Hackers steal 7.5TB of data from Russian Intel Agency FSB’s contractor

Hackers steal 7.5TB data from Russian Intel Agency FSB's contractor

The hackers stole the data and shared it with another hacking group who was involved in the hacking of another FSB contractor.

On Saturday, 13 July 2019, a group of hackers going by the online handle of 0v1ru$ hacked and defaced the official website of SyTech, a high-profile contractor working for Russian intelligence agency FSB (Russia’s Federal Security Service).

Hackers steal data from Russian Intel Agency FSB's contractor
Screenshot of Sytech’s defaced website. (Image via Twitter)

See: Trove of Private Military Contractor Job Applicants Exposed Online

The group left a deface page along with a “Yoba face” on SyTech’s website. The website breach reportedly allowed hackers to steal a massive trove of highly sensitive and confidential data belonging to FSB related project.

BBC Russia was the first one to report the breach according to which SyTech’s projects were mostly contracted with Military Unit 71330. Furthermore, the group shared the data with another hacking group called “Digital Revolution” who happened to be the same group of hackers who were behind the breach of another FSB contractor “Quantum” in 2018.

The treasure trove of stolen data was later sent to several media outlets however on July 18th, “Digital Revolution” used its Twitter account to post several screenshots of the data.

Hackers steal data from Russian Intel Agency FSB's contractor
Image via Twitter

A look at leaked screenshot revealed that apparently, 0v1ru$ hackers managed to steal 7.5 terabytes of data from SyTech. Some of the stolen information revealed that SyTech, on behalf of FSB, has been allegedly working on several projects including one focusing on de-anonymization the privacy-focused Tor browser.

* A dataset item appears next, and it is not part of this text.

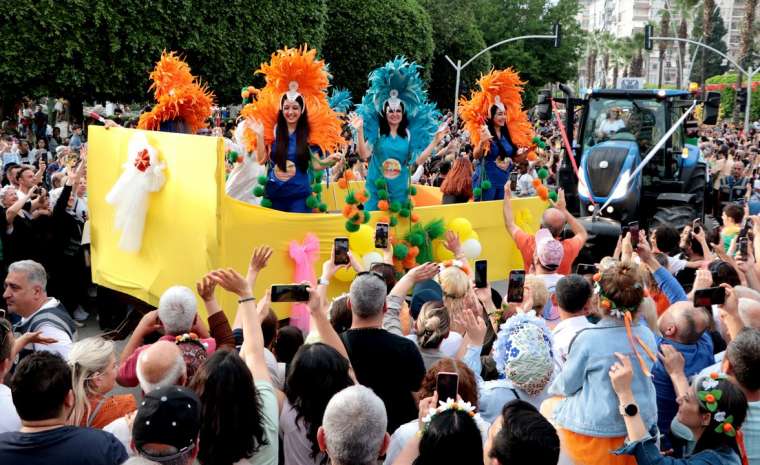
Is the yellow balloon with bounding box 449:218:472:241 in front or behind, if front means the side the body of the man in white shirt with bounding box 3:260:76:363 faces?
behind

Although, BBC’s report claims that the leaked files did not contain any state secrets, some of the information has exposed dark projects ran by FSB for instance:

See: EU accuses Russia of spreading misinformation on social media

  • Nautilus
  • Nautilus-S
  • Reward
  • Mentor
  • Tax-3 
  • Hope

1: Nautilus

Nautilus targeted those Internet users in Russia who used anonymization tools for online privacy purposes especially Tor browser. The project itself aimed it looking for methods to deanonymize Tor browser.

2: Nautilus-S 

Nautilus-S focused on the extraction of personal data of users from social media platforms such as MySpace, Facebook, LinkedIn.

3: Reward

Reward focused on possible ways to explore vulnerabilities and development of tools to penetrate peer-to-peer networks to spy on torrent users. The project was carried out in 2013-2014.

4: Tax-3 

Tax-3 focused on deleting data of high-profile Russia government and civil figures from the Internet and keep it on an intranet that should not be linked to other IT-networks.

5: Hope

Hope focused on building Russia’s very own Internet. In February this year, Russia announced shutting down its Internet to test its cyber deterrence and how its own version of the Internet would function.

It is no surprise that Russia is looking into deanonymizing Tor browser. For the past several years, Russian authorities have been attempting to block Tor counter online anonymity and increase online surveillance.

See: Russian exploit developer publicly disclosed VirtualBox zero-day vulnerability

On the other hand, the breach itself has not exposed anything sensitive but it did highlight the fact that contractors are always a weak point. Last year, APT15, a group of Chinese hackers targeted UK government contractor and successfully stole highly sensitive military technology secrets.

Furthermore, the data breach also reminds of Wikileaks’ Vault 7 leak exposing how the CIA and other American security agencies worked on malicious tools to spy on users and targeted not only foes but friends as well.